36 Views Asked by At

My question is related to eq. 10 in the paper https://aip.scitation.org/doi/10.1063/1.5098051.

I am unable to understand how the author arrived at eq. 10 from eq.9. Also, not sure to how to apply the gradient chain rule here.

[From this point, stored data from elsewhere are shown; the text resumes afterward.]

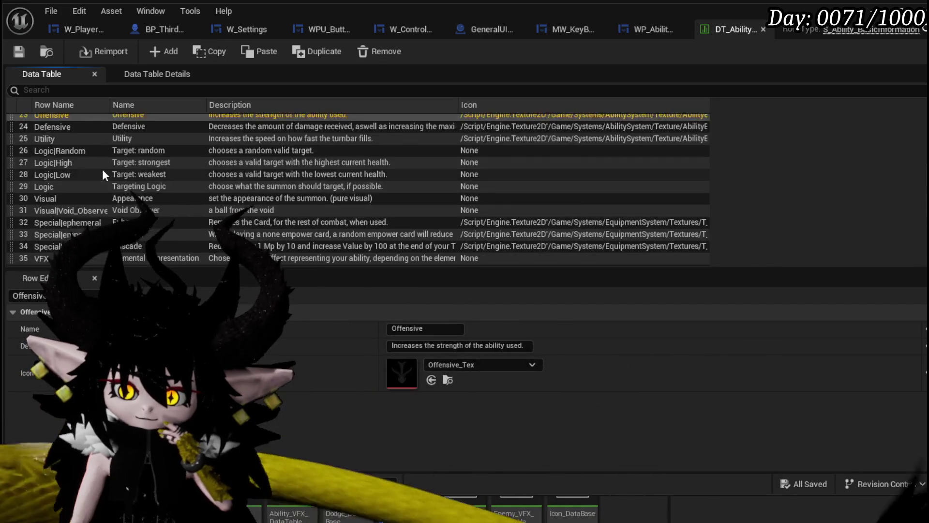
scroll(102, 169, "up", 3)
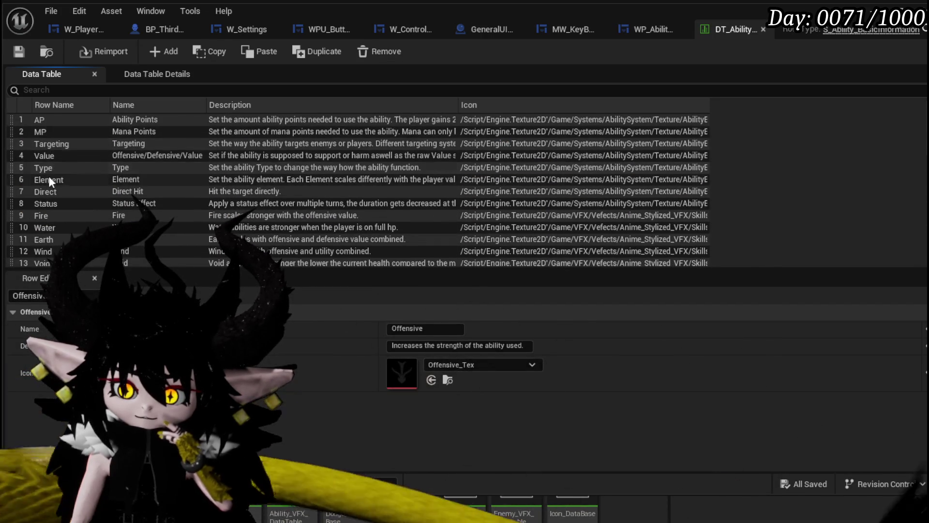
scroll(83, 144, "down", 5)
scroll(81, 154, "down", 1)
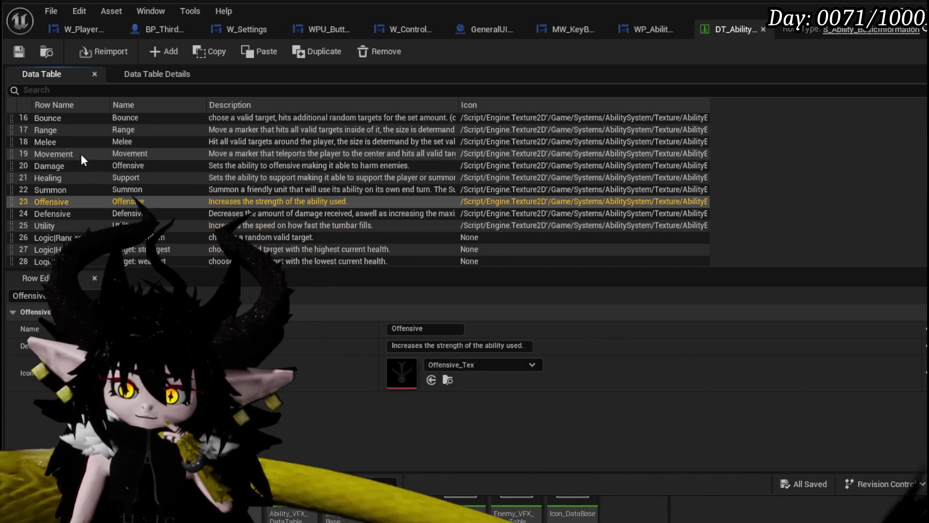
left_click(68, 165)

It has been a struggle to understand eq. 10. Please help.

Eq.9 is given as:

$$f^\nu(\tau,\gamma) = \frac{1}{2}\sum_{n=1}^N|g^\nu(\tau, \gamma, t_n)-d(t_n)|^2$$

Eq.10 is given by:

$$\nabla f^\nu(\delta \tau,\delta \gamma) = \sum_{n=1}^N<\nabla g^\nu(\delta \tau, \delta \gamma, t_n), g^\nu(\tau, \gamma, t_n)-d(t_n)>$$

Where

$$\nabla g^\nu(\delta \tau, \delta \gamma, t_n)$$

is the directional derivative of $g^\nu$ in the direction of ($\delta\tau, \delta \gamma$).

My Attempt

Considering eq.9

Inner product in terms of the norm:

$$f^\nu(\tau,\gamma)=\frac{1}{2}\sum_{n=1}^N|g^\nu(\tau, \gamma, t_n)-d(t_n)|^2=\frac{1}{2}\sum_{n=1}^N<g^\nu(\tau, \gamma, t_n)-d(t_n), g^\nu(\tau, \gamma, t_n)-d(t_n)>$$

Taking the gradient of $f^\nu(\tau,\gamma)$:

$$\nabla f^\nu(\tau,\gamma) = \frac{1}{2}\sum_{n=1}^N\nabla<g^\nu(\tau, \gamma, t_n)-d(t_n), g^\nu(\tau, \gamma, t_n)-d(t_n)>$$

Applying the chain rule:

$$\nabla f^\nu(\tau,\gamma) = \sum_{n=1}^N<\nabla g^\nu(\tau, \gamma, t_n), g^\nu(\tau, \gamma, t_n)-d(t_n)>$$

My questions are:

  1. I don't arrive at the directional derivative of $g^\nu$ which is present in eq.10 of the paper. I'm not sure where I'm going wrong.
  2. In equation 10, the directional derivative of $g^\nu$ is a scalar, while $g^\nu(\tau,\gamma, t_n)-d(t_n)$ is a vector (am I correct in saying this is a vector?). How do you take the dot product of a scalar and a vector?